Finalidad constitucionalmente legítima, congruencia (o coherencia) normativa y proporcionalidad son
los tres elementos que han de concurrir obligatoriamente para que el trato desigual tenga una
justificación objetiva y razonable y no sea, por contra, constitutivo de discriminación.
Las medidas de discriminación inversa y de acción positiva son dos formas de llevar lo anterior a sus
últimas consecuencias y de poner la acción de los poderes públicos al servicio de la tarea de acabar
progresivamente con situaciones históricamente enraizadas de discriminación de determinados
colectivos. Tanto la discriminación inversa como la acción positiva lo que pretenden es, precisamente,
introducir un trato diferente basado en los criterios del artículo 14 para favorecer a los colectivos que
tradicionalmente han sido discriminados por razón de nacimiento, sexo, raza, religión, opinión…

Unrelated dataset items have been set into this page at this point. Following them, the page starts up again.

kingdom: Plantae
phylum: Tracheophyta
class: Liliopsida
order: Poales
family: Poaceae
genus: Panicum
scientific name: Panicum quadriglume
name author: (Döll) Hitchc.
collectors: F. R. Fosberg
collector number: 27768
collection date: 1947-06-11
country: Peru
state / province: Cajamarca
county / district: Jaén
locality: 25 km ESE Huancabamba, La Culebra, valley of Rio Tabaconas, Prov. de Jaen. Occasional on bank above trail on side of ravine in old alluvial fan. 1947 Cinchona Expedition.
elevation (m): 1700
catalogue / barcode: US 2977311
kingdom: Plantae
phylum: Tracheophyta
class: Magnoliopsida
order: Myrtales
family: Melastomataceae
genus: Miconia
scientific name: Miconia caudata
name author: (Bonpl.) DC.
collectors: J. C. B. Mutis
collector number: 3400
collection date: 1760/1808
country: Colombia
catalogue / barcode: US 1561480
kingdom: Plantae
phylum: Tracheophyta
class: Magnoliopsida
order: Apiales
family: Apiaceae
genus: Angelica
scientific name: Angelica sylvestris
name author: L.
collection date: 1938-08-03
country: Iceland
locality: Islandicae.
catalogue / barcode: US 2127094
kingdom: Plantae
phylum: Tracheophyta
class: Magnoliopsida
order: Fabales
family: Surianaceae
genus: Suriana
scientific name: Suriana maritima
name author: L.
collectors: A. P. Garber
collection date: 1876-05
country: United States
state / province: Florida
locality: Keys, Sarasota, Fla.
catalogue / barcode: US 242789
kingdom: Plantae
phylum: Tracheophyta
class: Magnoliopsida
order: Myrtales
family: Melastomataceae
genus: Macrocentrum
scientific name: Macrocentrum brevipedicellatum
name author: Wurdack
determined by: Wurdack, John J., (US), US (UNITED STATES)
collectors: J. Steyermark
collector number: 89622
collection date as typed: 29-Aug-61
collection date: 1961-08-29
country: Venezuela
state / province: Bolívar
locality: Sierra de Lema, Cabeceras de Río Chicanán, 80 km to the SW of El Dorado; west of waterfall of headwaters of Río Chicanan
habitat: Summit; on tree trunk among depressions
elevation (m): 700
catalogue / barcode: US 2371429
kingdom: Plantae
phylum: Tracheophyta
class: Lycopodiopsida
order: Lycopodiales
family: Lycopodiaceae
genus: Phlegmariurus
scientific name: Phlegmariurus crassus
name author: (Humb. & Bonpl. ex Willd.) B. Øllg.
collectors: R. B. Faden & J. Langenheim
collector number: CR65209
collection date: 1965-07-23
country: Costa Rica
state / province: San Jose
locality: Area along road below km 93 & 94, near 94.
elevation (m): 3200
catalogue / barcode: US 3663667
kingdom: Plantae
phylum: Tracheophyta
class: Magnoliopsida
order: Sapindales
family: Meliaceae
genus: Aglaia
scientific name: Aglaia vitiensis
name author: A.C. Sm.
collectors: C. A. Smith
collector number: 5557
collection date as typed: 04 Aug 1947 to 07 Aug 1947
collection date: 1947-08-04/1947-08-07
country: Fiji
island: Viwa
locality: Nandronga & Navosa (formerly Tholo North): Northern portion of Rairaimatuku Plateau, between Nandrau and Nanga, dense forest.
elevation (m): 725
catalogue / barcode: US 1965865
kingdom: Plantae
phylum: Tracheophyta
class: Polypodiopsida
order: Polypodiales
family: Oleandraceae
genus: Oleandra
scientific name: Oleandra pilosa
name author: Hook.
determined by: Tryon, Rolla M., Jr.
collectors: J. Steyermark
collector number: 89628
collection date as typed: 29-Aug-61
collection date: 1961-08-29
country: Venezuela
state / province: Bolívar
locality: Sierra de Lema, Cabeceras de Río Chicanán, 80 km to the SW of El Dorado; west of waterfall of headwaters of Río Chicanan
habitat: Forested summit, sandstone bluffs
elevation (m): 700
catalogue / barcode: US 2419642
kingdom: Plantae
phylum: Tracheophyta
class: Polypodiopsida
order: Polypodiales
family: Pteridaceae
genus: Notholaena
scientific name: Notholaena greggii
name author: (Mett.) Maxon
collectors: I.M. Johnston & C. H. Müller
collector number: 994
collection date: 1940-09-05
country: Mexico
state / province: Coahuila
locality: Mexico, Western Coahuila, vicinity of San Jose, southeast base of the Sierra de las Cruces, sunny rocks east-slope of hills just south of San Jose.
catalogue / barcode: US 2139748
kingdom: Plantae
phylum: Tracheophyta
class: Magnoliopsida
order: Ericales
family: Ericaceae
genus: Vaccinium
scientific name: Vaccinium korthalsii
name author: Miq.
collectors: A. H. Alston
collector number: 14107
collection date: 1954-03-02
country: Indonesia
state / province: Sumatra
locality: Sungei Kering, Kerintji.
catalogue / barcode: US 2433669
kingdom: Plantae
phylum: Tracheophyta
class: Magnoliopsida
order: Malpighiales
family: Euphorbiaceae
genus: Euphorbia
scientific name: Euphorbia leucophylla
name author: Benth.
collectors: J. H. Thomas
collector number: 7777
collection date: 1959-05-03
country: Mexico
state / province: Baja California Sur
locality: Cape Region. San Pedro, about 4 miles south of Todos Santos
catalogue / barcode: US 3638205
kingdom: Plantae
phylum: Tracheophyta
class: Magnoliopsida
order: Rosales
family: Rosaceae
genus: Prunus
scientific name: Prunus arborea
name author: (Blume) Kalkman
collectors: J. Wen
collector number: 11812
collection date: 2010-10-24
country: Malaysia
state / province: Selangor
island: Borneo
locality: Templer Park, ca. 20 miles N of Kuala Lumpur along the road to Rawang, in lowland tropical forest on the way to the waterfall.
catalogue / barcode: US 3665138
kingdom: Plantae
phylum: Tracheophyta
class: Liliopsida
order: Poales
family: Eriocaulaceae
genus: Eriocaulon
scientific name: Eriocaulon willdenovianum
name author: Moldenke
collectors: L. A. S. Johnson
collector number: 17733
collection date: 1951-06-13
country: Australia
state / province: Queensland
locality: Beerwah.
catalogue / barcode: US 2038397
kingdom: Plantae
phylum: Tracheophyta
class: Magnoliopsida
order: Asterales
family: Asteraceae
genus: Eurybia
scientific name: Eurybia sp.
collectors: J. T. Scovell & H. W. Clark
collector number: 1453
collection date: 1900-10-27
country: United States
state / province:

Las medidas de acción positiva son aquéllas que, mediante ayudas, incentivos y estímulos diversos, se
dirigen a mejorar directamente la situación de los miembros de colectivos tradicionalmente
discriminados por cualquiera de las causas del artículo 14. Es importante que se formulen
cuidadosamente y con conocimiento preciso de sus objetivos y de sus efectos, pues de lo contrario
pueden generar el efecto de potenciar la percepción que la sociedad o amplios sectores de la misma
puedan tener de un colectivo como diferente o desfavorecido.
Distintas de las medidas de discriminación inversa son las normas protectoras que se basan
implícitamente en la consideración de un grupo o colectivo como inferior o más débil que otro y que por
ello le someten a un régimen protector que no hace más que perpetuar la situación de desigualdad de
ese grupo.
3.6. LA IGUALDAD EN LA APLICACIÓN DE LA LEY
Si la noción de igualdad en la ley remite al examen del contenido de la norma, la noción de igualdad en
la aplicación de la ley exige dar un paso más y examinar cómo la norma es aplicada por aquéllos que
están llamados a hacerlo: en concreto, la Administración y el Poder Judicial.